Just to make ends meet. Brain laziness doesn’t seek a way out of the rat race; it just keeps your feet busy. It’s brain laziness that makes you chase fashion trends on TV and try to look like the models on glossy covers. It’s brain laziness that makes you try to start running in the mornings.
Fortunately, millions of years of evolution and the common sense of your subconscious will overcome this silly impulse. In a week or two, you’ll decide to sleep a little longer “this time.” And the next. Only those who truly need the gym keep going.
The same problem applies to buying a home exercise machine.
People can’t start exercising consistently. Usually, buying a machine follows this pattern: the buyer decides to start a new life on Monday (in spring, at Christmas, in the New Year, after the birth of a child, after moving) and goes to a store or website to choose the coolest machine. On the very first evening, she works herself to exhaustion on it, and for the next few days she somehow “doesn’t get around to it.”
How it works:
1. Muscles start aching from lactic acid, which was produced quickly in an untrained body due to a lack of oxygen in the muscles.

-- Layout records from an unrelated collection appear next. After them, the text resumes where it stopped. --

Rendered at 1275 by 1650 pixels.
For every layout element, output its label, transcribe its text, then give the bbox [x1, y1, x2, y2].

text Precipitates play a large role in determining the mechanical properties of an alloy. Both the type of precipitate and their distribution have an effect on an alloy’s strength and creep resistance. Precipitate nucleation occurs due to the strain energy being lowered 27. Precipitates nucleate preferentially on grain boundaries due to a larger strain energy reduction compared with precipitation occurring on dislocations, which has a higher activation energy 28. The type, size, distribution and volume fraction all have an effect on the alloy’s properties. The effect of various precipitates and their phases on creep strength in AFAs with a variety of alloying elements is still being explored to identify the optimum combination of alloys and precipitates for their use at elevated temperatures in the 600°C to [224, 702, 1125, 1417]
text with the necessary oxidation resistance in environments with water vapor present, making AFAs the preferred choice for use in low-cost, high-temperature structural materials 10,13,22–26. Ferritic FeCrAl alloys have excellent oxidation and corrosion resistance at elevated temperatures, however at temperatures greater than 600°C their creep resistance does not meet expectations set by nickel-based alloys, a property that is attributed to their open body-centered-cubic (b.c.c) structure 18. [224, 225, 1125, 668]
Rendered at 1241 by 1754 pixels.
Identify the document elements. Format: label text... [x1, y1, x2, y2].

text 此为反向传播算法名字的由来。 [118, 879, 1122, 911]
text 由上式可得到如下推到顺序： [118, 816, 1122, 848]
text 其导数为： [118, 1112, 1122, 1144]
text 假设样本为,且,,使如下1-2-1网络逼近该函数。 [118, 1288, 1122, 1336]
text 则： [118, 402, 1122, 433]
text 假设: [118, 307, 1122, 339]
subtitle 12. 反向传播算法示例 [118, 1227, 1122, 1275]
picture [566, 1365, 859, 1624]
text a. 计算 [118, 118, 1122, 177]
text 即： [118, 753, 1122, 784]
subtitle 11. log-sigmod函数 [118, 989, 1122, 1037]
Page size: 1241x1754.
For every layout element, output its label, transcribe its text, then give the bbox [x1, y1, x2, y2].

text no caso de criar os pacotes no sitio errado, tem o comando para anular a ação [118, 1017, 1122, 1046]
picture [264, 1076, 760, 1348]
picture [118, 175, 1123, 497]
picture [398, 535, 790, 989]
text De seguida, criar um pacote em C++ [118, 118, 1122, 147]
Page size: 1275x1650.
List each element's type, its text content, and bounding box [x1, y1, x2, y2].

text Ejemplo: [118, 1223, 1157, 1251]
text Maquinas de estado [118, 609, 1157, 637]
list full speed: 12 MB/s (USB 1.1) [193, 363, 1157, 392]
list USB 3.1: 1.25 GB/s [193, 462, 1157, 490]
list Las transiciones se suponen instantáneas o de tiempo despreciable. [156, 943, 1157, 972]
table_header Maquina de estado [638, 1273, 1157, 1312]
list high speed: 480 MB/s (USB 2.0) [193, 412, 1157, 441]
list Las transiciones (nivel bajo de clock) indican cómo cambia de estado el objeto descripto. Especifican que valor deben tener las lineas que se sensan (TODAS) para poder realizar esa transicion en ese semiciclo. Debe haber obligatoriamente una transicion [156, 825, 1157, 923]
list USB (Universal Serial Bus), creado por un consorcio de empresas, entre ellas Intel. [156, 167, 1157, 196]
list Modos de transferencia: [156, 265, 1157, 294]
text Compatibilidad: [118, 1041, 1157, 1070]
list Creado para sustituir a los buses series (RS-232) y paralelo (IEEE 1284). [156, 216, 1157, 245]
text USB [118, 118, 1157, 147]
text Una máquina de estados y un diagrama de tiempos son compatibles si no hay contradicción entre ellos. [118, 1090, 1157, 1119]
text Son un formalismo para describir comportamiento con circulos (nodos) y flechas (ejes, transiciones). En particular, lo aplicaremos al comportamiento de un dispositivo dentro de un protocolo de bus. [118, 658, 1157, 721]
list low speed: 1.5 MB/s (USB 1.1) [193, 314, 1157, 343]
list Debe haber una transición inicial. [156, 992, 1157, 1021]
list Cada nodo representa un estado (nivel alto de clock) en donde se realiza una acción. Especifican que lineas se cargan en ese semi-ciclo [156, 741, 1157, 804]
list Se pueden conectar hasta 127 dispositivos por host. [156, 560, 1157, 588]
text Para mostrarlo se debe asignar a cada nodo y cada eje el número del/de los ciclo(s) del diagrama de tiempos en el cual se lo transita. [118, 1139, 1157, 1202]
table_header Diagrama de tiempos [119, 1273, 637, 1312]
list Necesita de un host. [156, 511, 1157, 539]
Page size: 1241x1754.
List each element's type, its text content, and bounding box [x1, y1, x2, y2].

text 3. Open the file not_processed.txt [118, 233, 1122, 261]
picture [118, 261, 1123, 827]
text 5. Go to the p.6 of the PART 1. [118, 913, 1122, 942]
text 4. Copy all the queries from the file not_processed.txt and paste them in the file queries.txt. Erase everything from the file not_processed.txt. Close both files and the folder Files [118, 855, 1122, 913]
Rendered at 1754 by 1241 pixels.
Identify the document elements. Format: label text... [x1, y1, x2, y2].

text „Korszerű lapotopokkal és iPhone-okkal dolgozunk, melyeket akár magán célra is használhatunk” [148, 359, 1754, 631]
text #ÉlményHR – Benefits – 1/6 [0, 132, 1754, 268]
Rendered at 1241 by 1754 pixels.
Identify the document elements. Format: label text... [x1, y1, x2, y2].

A new thing arouses interest, and a person uses it uncontrollably. The subconscious “child” quickly gets bored of the machine.
2. The human brain is moody and lazy. It always follows the path of least resistance. The subconscious doesn’t like morning muscle pain. Pain = bad. Motivation deep in the brain abruptly shuts down. The machine’s buyer will constantly invent excuses and “urgent” tasks not to approach the machine today: “Tomorrow for sure.” And so it goes, week after week. If an infant bumps, cuts, or burns themself while exploring, they’ll avoid that thing for a long time.
Eventually, the machine becomes a clothes hanger and a toe-stubber in the dark. After a few years, it gets sold at a yard sale.
If you really need something, make a competent deal with the child in your subconscious. Take the toy away after a minute, and they’ll want it even more.
How to make a deal? For example, how to start exercising?
1. Don’t frighten the subconscious with heavy loads. At first, positive emotions dominate; afterwards, when you’re tired, negative emotions do. Your subconscious child starts by playing, then gets bored. It very quickly gets bored by what’s unpleasant and requires effort. Don’t let exercise have time to become boring. You should subconsciously be upset that your new toy was taken away from you early. If you don’t get your fill, interest remains. If you get bored, you won’t return to exercise. Do you understand the principle? The key is not to get tired. Focus on the positive feelings from muscle work and avoid negative ones. Your body shouldn’t feel tired or sore – otherwise your subconscious will reject your efforts.
2. Don’t waste time on prep. You’re not used to exertion, and now you’re adding the hassle of changing into gear, setting an alarm half an hour earlier, and going outside in any weather. You’ll catch a cold instead of feeling energized. You’ll also waste valuable morning time on changing twice and going outside. It’s better to spend that time sleeping. Sleep is more useful than changing clothes and going out and back again. Your subconscious understands this. It’s more honest than you and never lies. Be like your subconscious.
3. The exercise machine (if you have one) should always be ready. If you need to take it out, unfold it, set it up, and so on, you won’t find the time. In that case, it’s better not to buy it at all.